About 220,000 pounds of sodium from the secondary cooling system were removed and shipped to Atomics International for reuse. “Residual sodium remaining in the secondary sodium system components was disposed of by removing system components and reacting the sodium in a specially constructed HNPF [Hallam Nuclear Power Facility] steam cleaning facility. No portion of the secondary sodium system remain[ed] in the HNPF’s remaining structure.”

The Hallam turbine generator that was supplied steam from the conventional coal boiler and the nuclear reactor plant. (Photo: U.S. AEC/public domain)

The final issue was the isolation structure’s ability to contend with the environmental factors during entombment. External factors such as damaging winds, groundwater, and surface water were considered. In addition, internal factors such as degradation of remaining reactor components and sodium were considered. “There remains in the reactor vessel and attached sodium lines a total of 840 pounds of fused sodium hydroxide following reaction residual sodium,” the article states. “This sodium hydroxide residue was evaluated to determine its potential for contributing to the loss of integrity of the isolation structure, specifically from the standpoint of the degree of completion of the reaction of the residual sodium, the effects of corrosion by the residual sodium hydroxide, and potential hydrogen evolution from radiolytic decomposition of sodium hydroxide and contained water. On the basis of this evaluation, it was determined that there is no mechanism internal to the isolation structure capable of causing loss of integrity of the structure within its design lifetime.”

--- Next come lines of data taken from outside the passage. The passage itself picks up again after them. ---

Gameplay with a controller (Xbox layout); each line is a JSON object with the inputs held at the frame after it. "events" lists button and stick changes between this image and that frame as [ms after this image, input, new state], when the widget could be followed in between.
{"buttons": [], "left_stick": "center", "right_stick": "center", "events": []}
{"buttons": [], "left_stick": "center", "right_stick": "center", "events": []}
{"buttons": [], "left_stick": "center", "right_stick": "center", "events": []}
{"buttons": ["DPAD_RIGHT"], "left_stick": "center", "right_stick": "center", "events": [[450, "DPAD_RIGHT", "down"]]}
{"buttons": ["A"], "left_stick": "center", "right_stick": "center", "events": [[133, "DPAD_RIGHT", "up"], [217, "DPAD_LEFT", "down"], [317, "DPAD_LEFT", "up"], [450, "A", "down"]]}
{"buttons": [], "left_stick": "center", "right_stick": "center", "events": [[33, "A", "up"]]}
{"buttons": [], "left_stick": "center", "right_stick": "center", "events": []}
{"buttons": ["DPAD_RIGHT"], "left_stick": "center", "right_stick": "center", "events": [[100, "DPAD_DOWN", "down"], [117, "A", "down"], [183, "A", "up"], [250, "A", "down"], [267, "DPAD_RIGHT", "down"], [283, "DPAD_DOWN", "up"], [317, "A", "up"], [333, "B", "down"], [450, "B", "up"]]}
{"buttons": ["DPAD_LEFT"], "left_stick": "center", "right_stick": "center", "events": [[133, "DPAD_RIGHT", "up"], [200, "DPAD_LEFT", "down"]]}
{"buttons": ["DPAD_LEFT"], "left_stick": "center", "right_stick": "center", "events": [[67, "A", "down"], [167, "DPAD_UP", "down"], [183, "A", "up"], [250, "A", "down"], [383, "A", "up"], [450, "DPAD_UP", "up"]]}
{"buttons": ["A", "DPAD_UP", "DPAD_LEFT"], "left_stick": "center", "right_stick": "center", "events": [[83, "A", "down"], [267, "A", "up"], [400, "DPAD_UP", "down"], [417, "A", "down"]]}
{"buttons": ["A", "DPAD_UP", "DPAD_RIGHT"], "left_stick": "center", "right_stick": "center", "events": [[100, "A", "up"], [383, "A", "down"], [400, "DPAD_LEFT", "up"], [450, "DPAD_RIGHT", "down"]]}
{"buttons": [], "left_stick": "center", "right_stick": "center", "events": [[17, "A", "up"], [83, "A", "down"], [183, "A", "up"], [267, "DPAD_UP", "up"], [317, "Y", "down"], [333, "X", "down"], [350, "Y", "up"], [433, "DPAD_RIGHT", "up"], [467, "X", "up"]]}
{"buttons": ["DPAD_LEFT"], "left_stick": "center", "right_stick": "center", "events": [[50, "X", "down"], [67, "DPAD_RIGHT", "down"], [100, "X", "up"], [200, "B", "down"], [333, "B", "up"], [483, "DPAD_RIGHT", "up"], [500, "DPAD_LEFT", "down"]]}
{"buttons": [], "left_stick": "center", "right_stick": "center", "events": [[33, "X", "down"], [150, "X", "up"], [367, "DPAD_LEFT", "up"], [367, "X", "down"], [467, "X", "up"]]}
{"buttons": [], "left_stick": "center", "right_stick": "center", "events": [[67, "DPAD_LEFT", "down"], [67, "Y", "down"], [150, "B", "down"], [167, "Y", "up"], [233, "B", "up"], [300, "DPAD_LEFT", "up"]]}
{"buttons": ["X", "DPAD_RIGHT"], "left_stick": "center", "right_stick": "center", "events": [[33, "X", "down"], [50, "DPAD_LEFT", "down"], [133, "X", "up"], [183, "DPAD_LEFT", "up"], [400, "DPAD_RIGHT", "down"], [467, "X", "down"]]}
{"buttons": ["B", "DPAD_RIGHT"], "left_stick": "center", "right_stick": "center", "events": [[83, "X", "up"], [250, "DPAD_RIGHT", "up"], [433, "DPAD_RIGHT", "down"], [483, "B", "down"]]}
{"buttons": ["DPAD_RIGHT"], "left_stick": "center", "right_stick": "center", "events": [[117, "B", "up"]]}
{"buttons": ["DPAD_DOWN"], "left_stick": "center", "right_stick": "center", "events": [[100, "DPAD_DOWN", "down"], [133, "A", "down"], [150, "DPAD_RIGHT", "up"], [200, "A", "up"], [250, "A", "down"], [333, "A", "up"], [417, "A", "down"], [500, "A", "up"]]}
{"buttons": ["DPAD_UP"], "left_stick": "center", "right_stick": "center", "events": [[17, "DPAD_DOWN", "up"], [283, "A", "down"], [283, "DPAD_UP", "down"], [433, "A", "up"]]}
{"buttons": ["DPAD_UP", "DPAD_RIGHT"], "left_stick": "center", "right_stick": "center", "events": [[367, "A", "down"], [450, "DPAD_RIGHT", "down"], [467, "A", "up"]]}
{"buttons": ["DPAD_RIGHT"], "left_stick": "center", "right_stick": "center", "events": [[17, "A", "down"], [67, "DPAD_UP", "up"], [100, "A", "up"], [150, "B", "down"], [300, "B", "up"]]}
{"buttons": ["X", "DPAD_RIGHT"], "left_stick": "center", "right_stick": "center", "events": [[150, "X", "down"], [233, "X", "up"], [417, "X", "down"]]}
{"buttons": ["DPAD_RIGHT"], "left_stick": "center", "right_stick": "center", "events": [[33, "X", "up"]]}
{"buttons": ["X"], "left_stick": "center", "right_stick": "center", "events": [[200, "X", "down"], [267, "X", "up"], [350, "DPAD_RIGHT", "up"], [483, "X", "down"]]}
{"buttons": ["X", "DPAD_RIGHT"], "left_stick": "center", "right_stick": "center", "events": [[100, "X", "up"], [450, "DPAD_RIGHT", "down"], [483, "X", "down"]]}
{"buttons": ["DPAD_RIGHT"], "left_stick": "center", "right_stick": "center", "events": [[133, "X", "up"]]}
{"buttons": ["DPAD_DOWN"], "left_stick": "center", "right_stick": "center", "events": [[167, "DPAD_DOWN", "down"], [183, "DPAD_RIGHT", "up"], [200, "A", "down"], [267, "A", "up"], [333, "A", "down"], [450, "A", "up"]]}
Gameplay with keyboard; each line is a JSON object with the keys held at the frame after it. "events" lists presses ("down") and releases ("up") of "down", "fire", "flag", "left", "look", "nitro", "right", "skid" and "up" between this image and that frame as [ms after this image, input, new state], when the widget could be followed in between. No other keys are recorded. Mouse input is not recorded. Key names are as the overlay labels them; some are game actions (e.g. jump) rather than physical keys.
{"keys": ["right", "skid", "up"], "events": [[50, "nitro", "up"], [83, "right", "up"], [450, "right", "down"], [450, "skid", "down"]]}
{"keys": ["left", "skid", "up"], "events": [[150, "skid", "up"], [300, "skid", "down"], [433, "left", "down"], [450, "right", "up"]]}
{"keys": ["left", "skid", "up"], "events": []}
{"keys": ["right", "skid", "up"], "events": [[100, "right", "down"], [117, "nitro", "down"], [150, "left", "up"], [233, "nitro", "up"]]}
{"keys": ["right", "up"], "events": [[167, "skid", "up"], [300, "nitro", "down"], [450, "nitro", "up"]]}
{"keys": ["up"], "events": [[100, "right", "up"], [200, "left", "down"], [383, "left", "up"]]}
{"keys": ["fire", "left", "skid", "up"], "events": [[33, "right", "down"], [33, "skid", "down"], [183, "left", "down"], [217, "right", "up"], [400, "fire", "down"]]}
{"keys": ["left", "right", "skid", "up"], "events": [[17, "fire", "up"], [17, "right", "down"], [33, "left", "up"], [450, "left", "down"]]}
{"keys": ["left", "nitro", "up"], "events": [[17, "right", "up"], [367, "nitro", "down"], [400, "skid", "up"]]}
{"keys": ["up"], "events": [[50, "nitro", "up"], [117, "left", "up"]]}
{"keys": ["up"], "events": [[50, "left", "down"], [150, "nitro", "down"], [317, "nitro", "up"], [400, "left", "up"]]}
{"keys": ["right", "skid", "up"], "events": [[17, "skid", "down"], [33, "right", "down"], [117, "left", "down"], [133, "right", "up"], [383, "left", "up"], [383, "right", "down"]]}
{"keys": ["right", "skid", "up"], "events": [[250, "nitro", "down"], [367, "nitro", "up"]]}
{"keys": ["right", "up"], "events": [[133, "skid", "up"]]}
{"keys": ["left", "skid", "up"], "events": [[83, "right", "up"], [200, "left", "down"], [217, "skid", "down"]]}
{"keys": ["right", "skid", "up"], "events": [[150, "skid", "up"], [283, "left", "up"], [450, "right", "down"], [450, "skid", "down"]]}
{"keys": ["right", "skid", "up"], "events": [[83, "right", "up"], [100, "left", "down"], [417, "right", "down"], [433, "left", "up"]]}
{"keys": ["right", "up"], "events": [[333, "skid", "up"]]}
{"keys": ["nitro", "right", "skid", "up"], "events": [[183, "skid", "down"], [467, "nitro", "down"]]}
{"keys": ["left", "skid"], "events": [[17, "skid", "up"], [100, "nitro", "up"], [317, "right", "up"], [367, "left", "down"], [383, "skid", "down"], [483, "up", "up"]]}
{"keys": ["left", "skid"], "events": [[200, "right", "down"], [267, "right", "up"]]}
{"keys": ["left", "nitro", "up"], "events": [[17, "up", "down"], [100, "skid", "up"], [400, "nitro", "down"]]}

To this day, various reactor components and materials, including the reactor vessel, are entombed on-site in three storage areas. According to the Department of Energy, “Documents describing the layout and dimensions of the former reactor building, location of the buried reactor vessel, and detailed engineering information are sealed in stainless steel boxes that are secured in two locations at the site.”

The DOE further estimates that “the decommissioned reactor can be released for unrestricted use around the year 2070,” according to decay and dose calculations, 101 years after Hallam’s decommissioning was completed. The DOE regularly collects groundwater samples from the site to ensure there is no groundwater contamination. Estimates indicate that by 2071, groundwater monitoring can be discontinued.

Jeremy Hampshire is an ANS member whose avocation is writing about nuclear science and technology’s history. His experience includes time as a lead nuclear quality assurance auditor and a senior nuclear technical advisor.